Il tema del merito non è una invenzione del Governo Meloni o del ministro Valditara, ma risale a più di venti anni fa e ha caratterizzato tutte le riforme della scuola che si sono succedute a partire dal ministro Luigi Berlinguer: è quanto sostiene il Manifesto dei ‘500 in documento diffuso in queste ore.
Secondo il “Manifesto”, già la Legge di parità, l’Autonomia Scolastica “con l’ingresso dei privati, i tagli alla scuola statale, la concorrenza tra le scuole” avevano aperto la porta alle Leggi Moratti e Gelmini e poi alla “Buona scuola” di Renzi.
“Un tratto comune a tutte queste contro-riforme – prosegue il documento – fu il mantra del presunto ‘merito’, dietro al quale si nasconde l’attacco alla libertà d’insegnamento, riconosciuta costituzionalmente, elemento base delle democrazie, e il tentativo di far esplodere l’unità della categoria dei docenti, quindi il contratto nazionale”.
Ma, ciò che sta accadendo oggi rappresenta un salto politico decisivo; il cambio di nome, sostiene sempre il Manifesto, potrebbe anche apparire ridicolo (“è come se il Presidente della Repubblica diventasse di colpo “Presidente della Repubblica e dell’equità”, oppure “Presidente della Repubblica e della prosperità”), mentre in realtà c’è qualcosa di grave: “con la Meloni, un’istituzione (il Ministero dell’Istruzione) si confonde con un programma. Una parte politica tende a diventare istituzione”.

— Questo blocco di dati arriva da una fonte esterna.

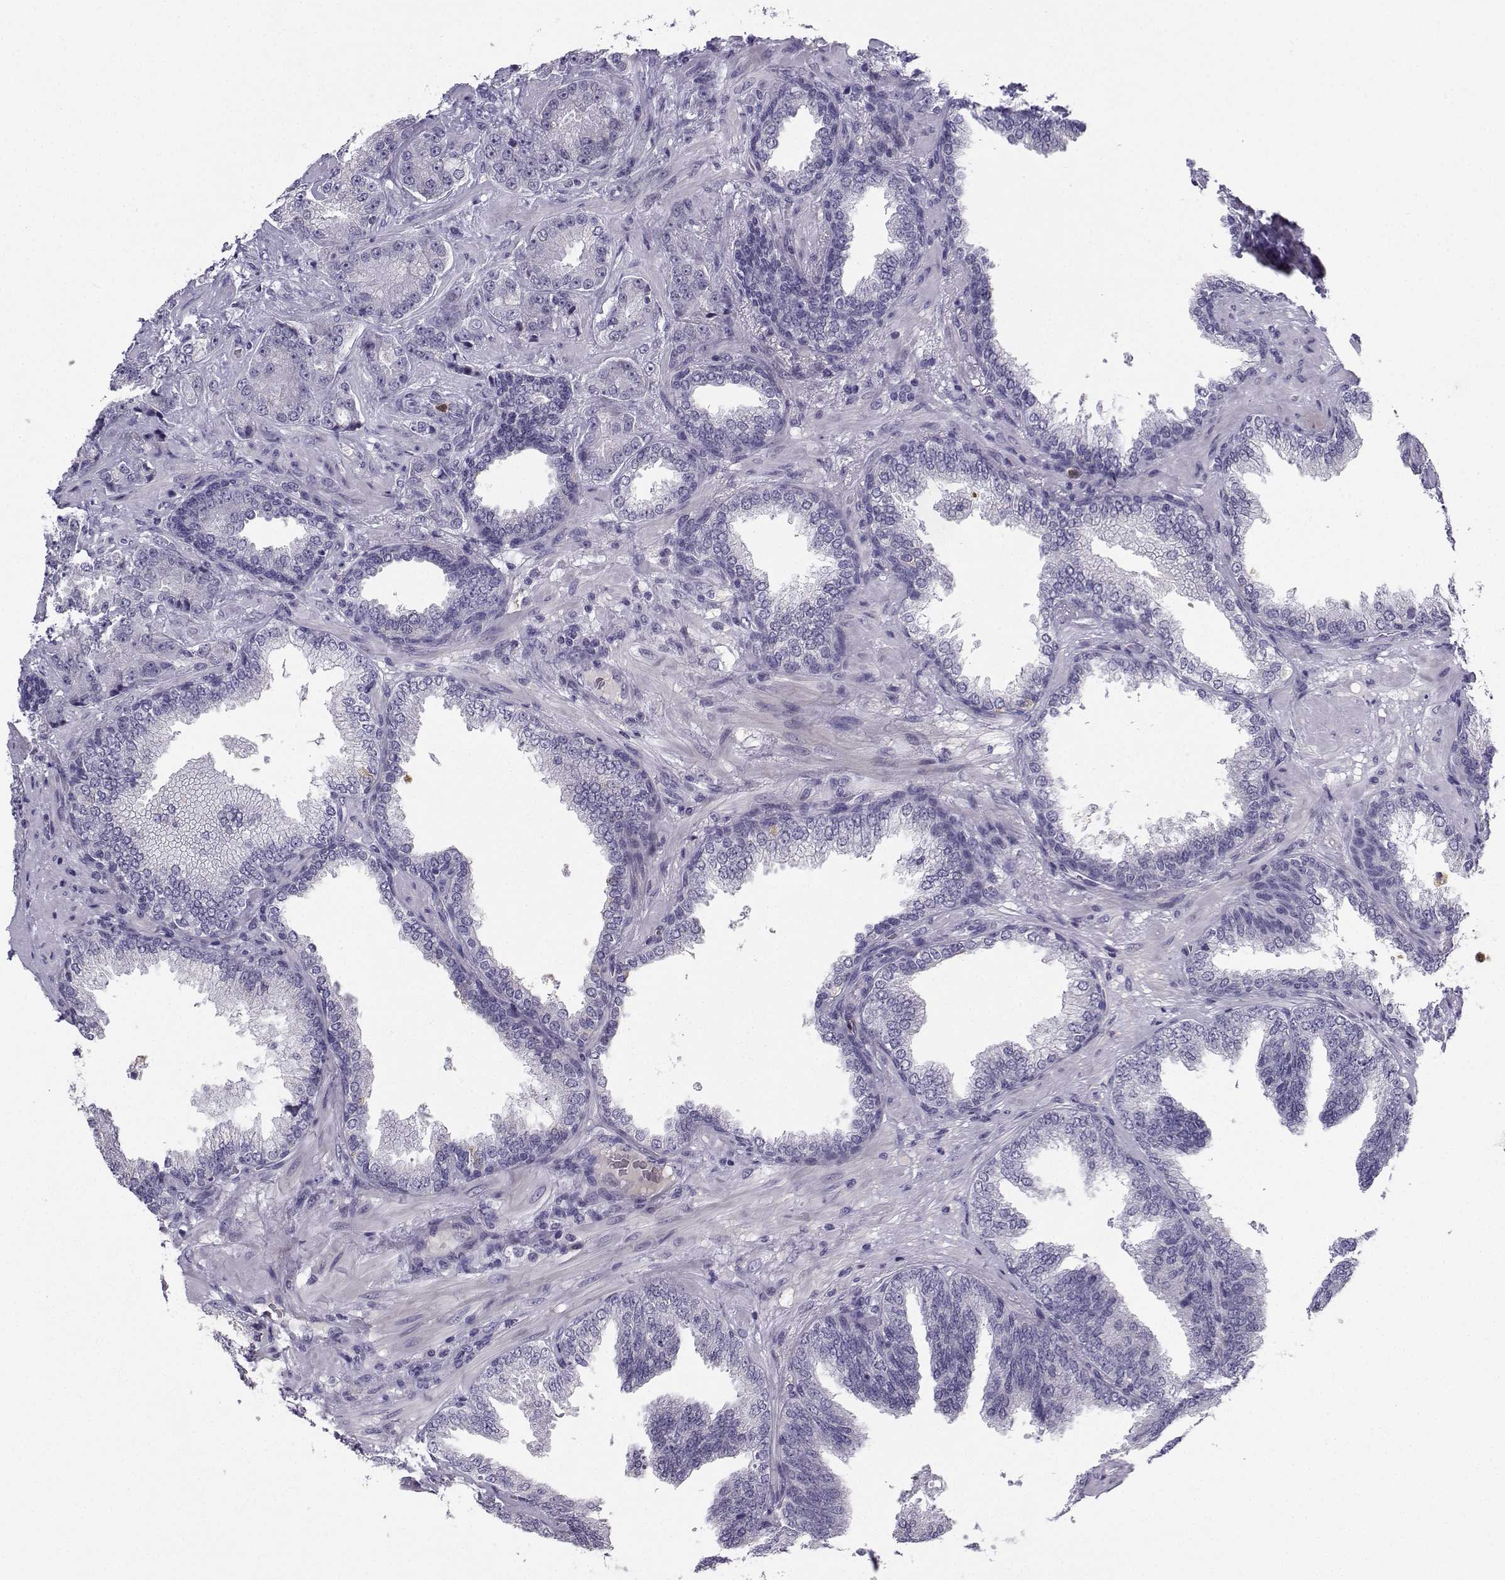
{"staining": {"intensity": "negative", "quantity": "none", "location": "none"}, "tissue": "prostate cancer", "cell_type": "Tumor cells", "image_type": "cancer", "snomed": [{"axis": "morphology", "description": "Adenocarcinoma, Low grade"}, {"axis": "topography", "description": "Prostate"}], "caption": "Immunohistochemistry of human prostate low-grade adenocarcinoma exhibits no positivity in tumor cells.", "gene": "CALY", "patient": {"sex": "male", "age": 68}}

Se poi si va a vedere di quale “merito” si parla, basta andarsi a leggere in che modo il centro destra si è presentato alle elezioni.
“Nel programma di Fratelli d’Italia troviamo: potenziamento delle scuole paritarie, voucher per le famiglie da poter spendere a scelta nelle statali o nelle paritarie, riduzione di un anno della scuola superiore, apertura ai privati per la scuola statale”.
Quanto alla ipotesi di garantire un progressivo avvicinamento agli stipendi europei, secondo il Manifesto non bisogna farsi trarre in inganno perché gli adeguamenti stipendiali si intenderanno sempre più legati alla formazione continua.
“L’aggiornamento di oggi, però, non è quello delle discipline, del sapere, della libera ricerca didattica e del confronto sui metodi: è quello ministeriale, dell’indottrinamento per imporre una didattica di regime, orientata a distruggere le discipline a favore di una scuola-animazione nella quale un po’ si lavora, un po’ si fanno esperienze, un po’ si parla di problemi sociali e personali in modo generico e propagandistico, un po’ si seducono gli allievi, il tutto in modo naturalmente tecnologico”.